* [Exercises to complete]:
a) Could you extract the passage from the excerpt below starting at "Sorry about the" up to and including "Arm SOC (Tegra?)", copied word for word?
b) Can you condense the paragraph in the excerpt below that begins "It’s not a finished product" into a shorter version that keeps its main facts?

* [Excerpt to read]:
#####
There’s more you can do with that data, perhaps obviously – the nice thing about the general idea is that whenever I mention it to somebody, they think of some other thing you can do with that data that I hadn’t even considered.

So that’s something.

It’s not a finished product – there’s some known bugs and missing features listed in the README, and some others I’m sure that I don’t see yet. But there it is, and hopefully it will be useful for people trying to find their way around a big or new projects.

Sorry about the regex question, dude.

Let’s say you wanted to design a laptop, preinstalled with Linux and for a linux-user audience. This is mostly my own notes about what I’d like, but I wouldn’t mind some feedback.

  • Pixel Qi screen 14″ inches if possible, for power and daylight readability.
  • Arm SOC (Tegra?)
  • User-replaceable battery and RAM.
  • Ideally, off-the-shelf batteries. Are cellphone batteries now good enough that you could line up four of them to power a laptop? Could be, could be…
  • Casing that was meant to be disassembled, insofar as possible. Not junk, but not triwing-five-point-torx screws, either.
  • Built-in software-defined-radio-usable chips, two of them, and significant antenna.
  • Bluetooth 4, usb3. Wifi, obviously.
  • HDMI out. It’d be nice to know if a chip existed that could support HDMI-out and the Pixel Qi screens, that sounds like the best of both worlds.
  • Nonjunk touchpad.

What am I missing? Anything else?
#####
* [Available data]:

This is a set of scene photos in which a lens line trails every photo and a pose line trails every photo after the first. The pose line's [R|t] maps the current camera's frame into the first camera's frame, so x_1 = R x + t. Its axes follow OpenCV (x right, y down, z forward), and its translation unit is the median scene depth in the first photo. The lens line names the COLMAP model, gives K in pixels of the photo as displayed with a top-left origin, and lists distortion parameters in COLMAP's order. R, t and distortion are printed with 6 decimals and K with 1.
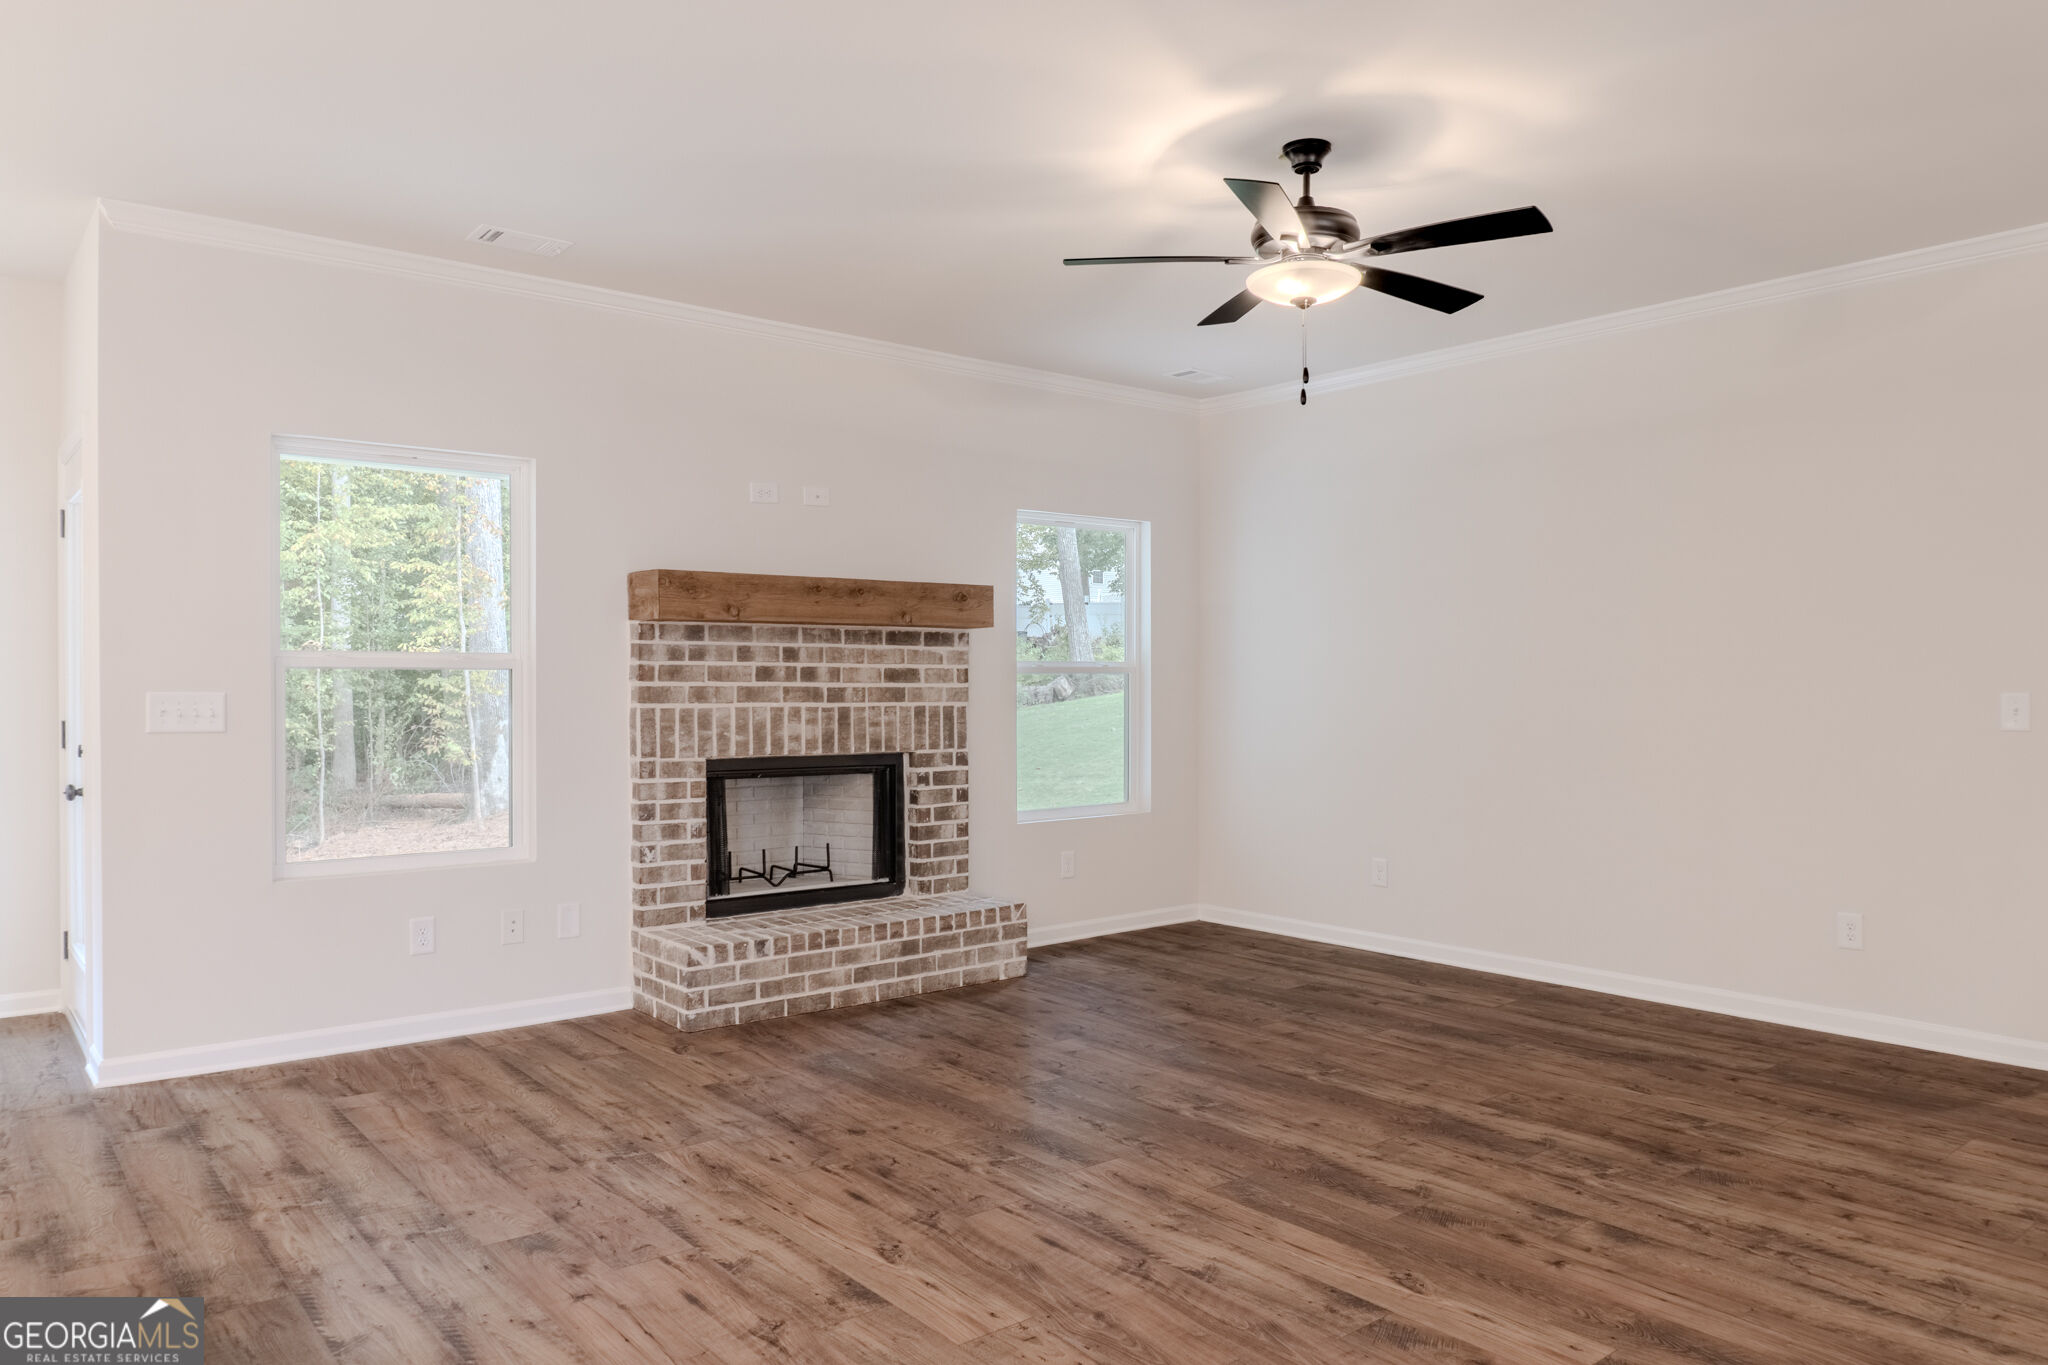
lens RADIAL K [[1386.8, 0, 1026.1], [0, 1386.8, 693.3], [0, 0, 1]] dist [-0.025077, -0.000934]
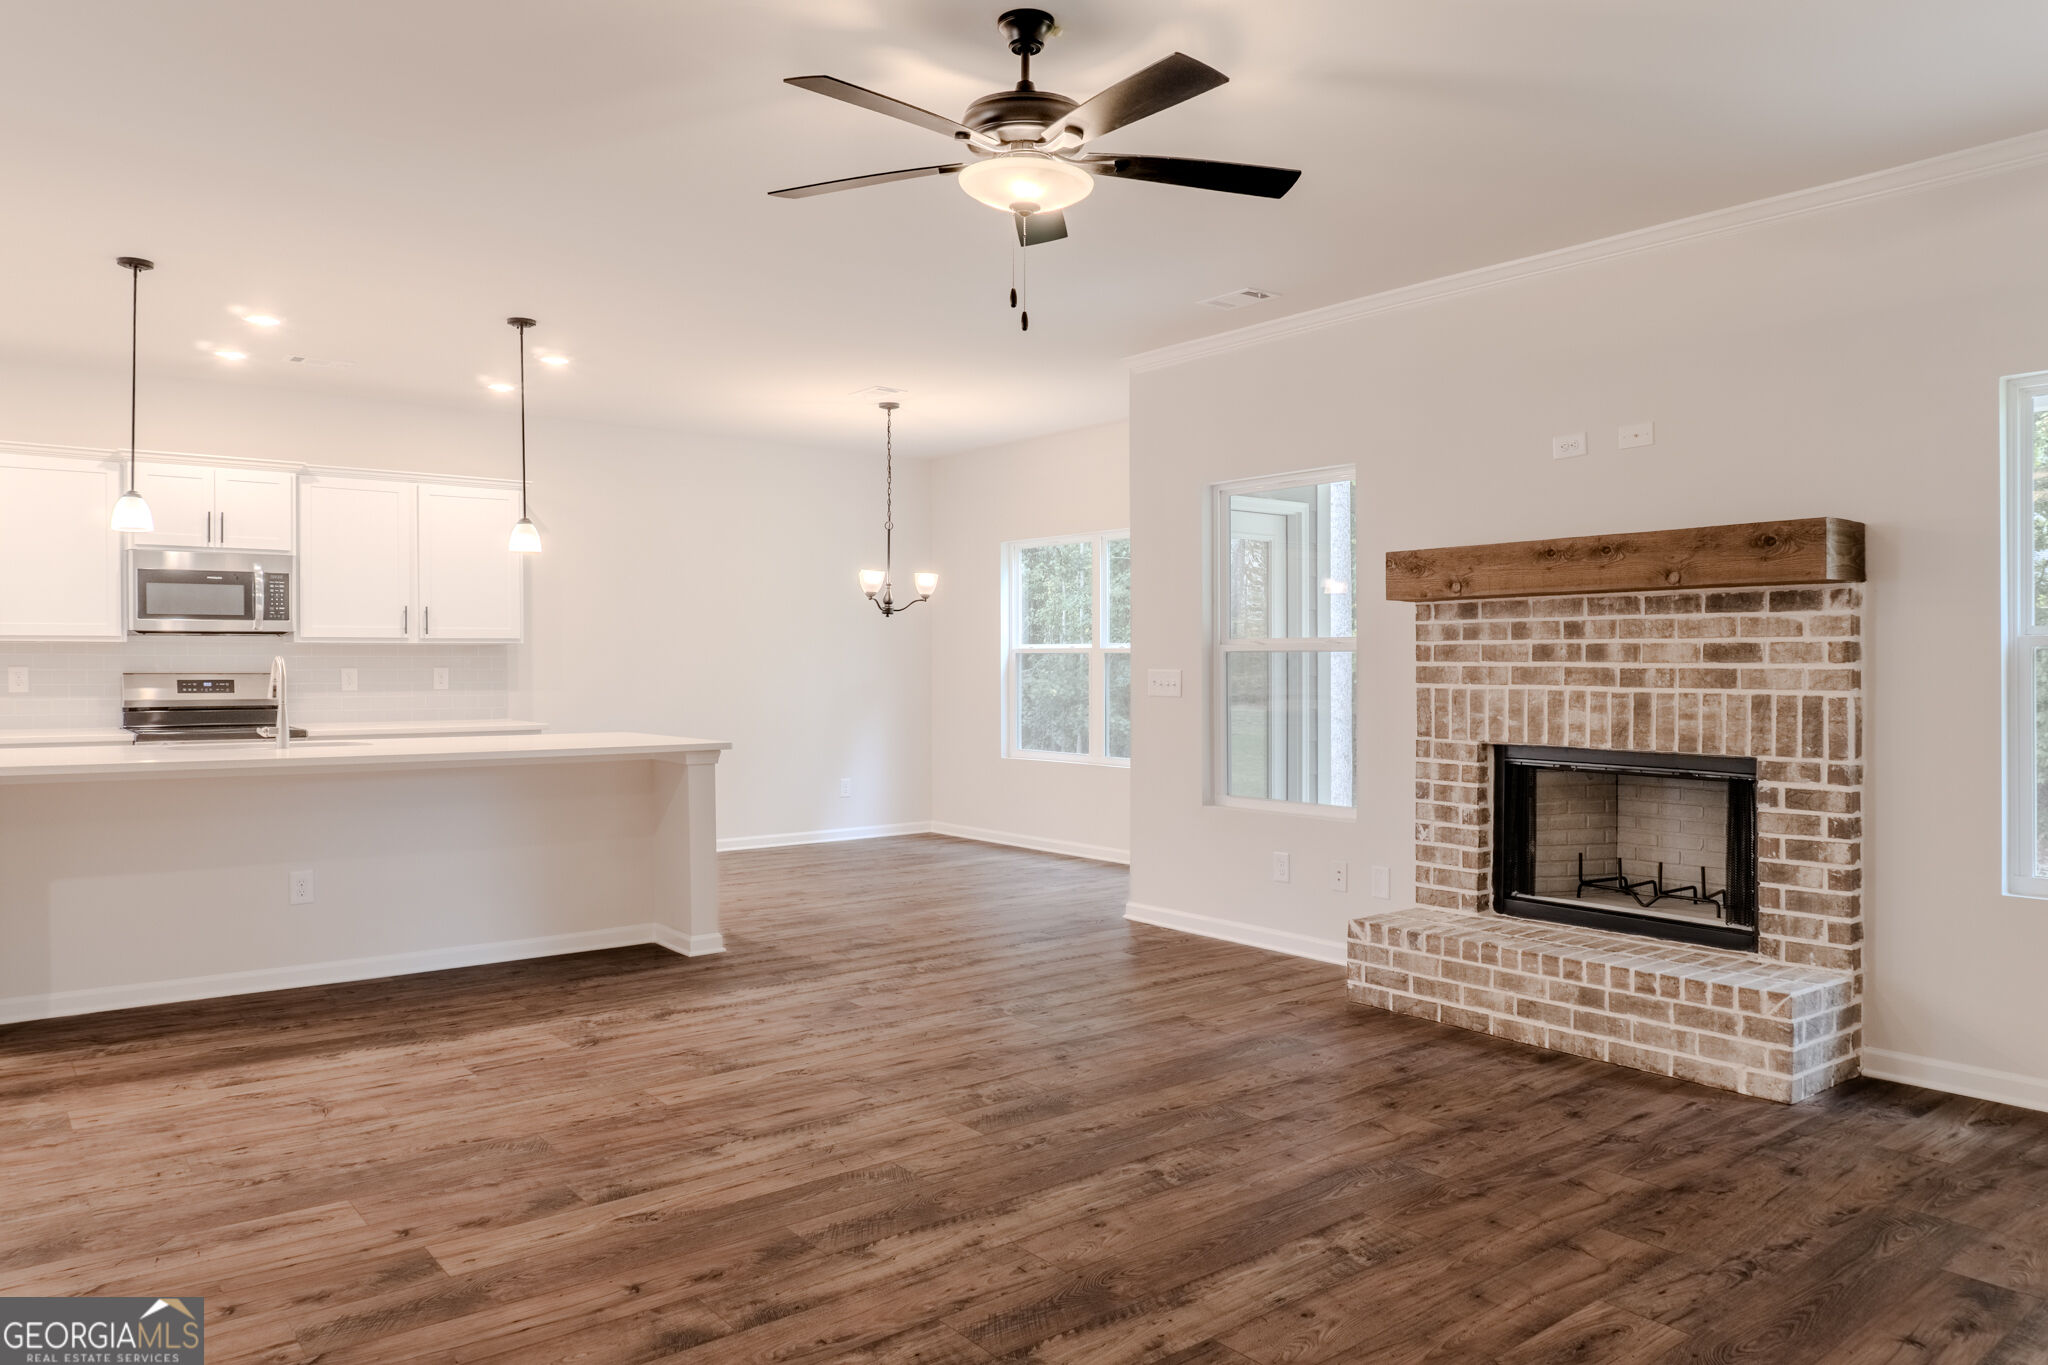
#####
* [Answers to the exercise]:
a)
Sorry about the regex question, dude.

Let’s say you wanted to design a laptop, preinstalled with Linux and for a linux-user audience. This is mostly my own notes about what I’d like, but I wouldn’t mind some feedback.

  • Pixel Qi screen 14″ inches if possible, for power and daylight readability.
  • Arm SOC (Tegra?)

b) The product is unfinished. The README lists known bugs and missing features, and there are probably others not yet spotted. Still, it's available and may help people find their way around big or new projects.